Digital Transactions Authoritative, insightful and timely information for payments professionals
With the Europay-MasterCard-Visa (EMV) chip card movement well under way in the U.S. market, a key standards body is training its sights on a technology many believe could combat the fraud EMV is expected to drive to the Web.
By the end of this year, EMVCo plans to have a draft specification ready for a thoroughly revised version of 3D Secure, which is better known in the e-commerce community by the trade names given it by Visa Inc. and MasterCard Inc., Verified by Visa and SecureCode, respectively.
By the end of 2016, the standards body expects to have a final spec in place, according to Brian Byrne, director of operations at EMVCo. Beyond that, the group hopes to have a certification procedure for the security spec written by the end of next year as well, Byrne tells Digital Transactions News. “We will definitely be providing a certification service,” he said during a presentation Thursday at a smart card conference in Salt Lake City, Utah.
EMVCo took over 3D Secure early last month from Visa, MasterCard, and a number of other major networks after the technology had met with years of disappointing adoption.
3D Secure works by requiring consumers to enter what amounts to a password to authenticate themselves before checking out at a Web retailer’s site. The technology is seen by some as a means of counteracting the fraud expected to move online once EMV becomes widely effective at the point of sale in the U.S. market.
But online merchants have long complained the technology is difficult to integrate and takes customers away from their sites to enter their passwords in a separate session.

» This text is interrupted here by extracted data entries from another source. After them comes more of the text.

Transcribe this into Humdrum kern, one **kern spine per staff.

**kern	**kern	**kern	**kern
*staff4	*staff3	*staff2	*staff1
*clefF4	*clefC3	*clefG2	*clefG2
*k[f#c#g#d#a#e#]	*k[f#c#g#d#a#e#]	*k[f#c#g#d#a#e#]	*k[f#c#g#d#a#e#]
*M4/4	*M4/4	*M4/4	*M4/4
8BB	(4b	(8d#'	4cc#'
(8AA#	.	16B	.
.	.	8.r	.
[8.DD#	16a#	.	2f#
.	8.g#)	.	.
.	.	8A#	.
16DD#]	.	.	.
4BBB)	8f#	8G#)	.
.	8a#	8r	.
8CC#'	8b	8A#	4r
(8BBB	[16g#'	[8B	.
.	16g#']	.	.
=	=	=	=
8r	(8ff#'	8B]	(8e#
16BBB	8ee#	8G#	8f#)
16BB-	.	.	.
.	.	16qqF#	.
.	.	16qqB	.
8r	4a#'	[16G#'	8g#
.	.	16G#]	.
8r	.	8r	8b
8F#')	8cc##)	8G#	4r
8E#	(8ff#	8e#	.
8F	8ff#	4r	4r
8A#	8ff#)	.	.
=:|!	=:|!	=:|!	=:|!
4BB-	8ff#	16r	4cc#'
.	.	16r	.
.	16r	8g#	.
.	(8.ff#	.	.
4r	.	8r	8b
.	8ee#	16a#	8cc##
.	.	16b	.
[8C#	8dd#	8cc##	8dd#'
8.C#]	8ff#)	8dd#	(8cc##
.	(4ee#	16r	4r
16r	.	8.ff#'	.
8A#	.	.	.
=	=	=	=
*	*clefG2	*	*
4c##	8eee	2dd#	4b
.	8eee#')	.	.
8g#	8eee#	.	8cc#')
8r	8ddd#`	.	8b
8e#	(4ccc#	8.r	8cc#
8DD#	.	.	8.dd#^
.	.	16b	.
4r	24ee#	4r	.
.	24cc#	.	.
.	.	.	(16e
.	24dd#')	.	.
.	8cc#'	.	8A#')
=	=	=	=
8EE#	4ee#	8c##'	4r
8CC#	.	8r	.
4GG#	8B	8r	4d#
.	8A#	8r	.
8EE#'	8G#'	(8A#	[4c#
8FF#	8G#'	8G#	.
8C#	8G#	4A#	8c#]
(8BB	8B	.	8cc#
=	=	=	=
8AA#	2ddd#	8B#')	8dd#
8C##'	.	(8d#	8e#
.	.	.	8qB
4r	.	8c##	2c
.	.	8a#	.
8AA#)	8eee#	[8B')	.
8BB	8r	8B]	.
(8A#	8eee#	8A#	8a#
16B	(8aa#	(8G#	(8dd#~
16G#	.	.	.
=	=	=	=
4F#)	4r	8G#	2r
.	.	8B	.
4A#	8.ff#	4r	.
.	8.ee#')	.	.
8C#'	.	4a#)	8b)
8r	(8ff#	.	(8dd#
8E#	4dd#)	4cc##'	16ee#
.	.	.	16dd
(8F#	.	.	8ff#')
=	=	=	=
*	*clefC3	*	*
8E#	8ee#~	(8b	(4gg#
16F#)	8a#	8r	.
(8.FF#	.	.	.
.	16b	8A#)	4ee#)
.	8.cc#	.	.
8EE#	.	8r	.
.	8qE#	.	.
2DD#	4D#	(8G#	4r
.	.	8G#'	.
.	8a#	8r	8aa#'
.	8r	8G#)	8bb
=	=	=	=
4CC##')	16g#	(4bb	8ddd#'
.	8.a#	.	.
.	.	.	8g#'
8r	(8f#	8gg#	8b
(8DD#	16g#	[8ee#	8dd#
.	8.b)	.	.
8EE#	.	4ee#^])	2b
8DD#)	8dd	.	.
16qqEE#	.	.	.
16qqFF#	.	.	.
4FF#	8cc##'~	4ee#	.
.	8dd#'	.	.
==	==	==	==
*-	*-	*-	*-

Visa tried promoting the service in its early years by offering interchange incentives. And a few years ago, it hoped to boost merchant and consumer adoption by requiring authentication only when transactions were deemed high-risk by merchants, using a tool supplied by Visa. Still, adoption fell short of expectations.
Now EMVCo, which is best known for its development of the EMV specifications, plans to iron out 3D Secure’s wrinkles. “We acknowledge the first version had some issues as to its smoothness of transaction flow and its integration with merchants,” Byrne conceded. “Our goal [with the revised version] is to facilitate a smoother experience while maintaining security.”
One other weakness the standards body will attack, Byrne said, is that the technology works only in browsers. “It doesn’t work on mobile apps—not an ideal concept for promoting commerce,” he noted. A browser-based standard may have seemed sufficient when 3D Secure was introduced in 2001, before the mobile-payments revolution, but the launch of Apple Pay and other mobile wallets has unleashed a torrent of commerce apps.
Owned by American Express Co., Discover Financial Services, JCB, and UnionPay, besides MasterCard and Visa, EMVCo was established to maintain the EMV chip card standard but also has work in progress on specifications for contactless transactions and has developed specs for tokenization. “We’ve gone a long way beyond that [EMV] scope,” Byrne told the audience, which was attending the Smart Card Alliance’s eighth annual Payments Summit.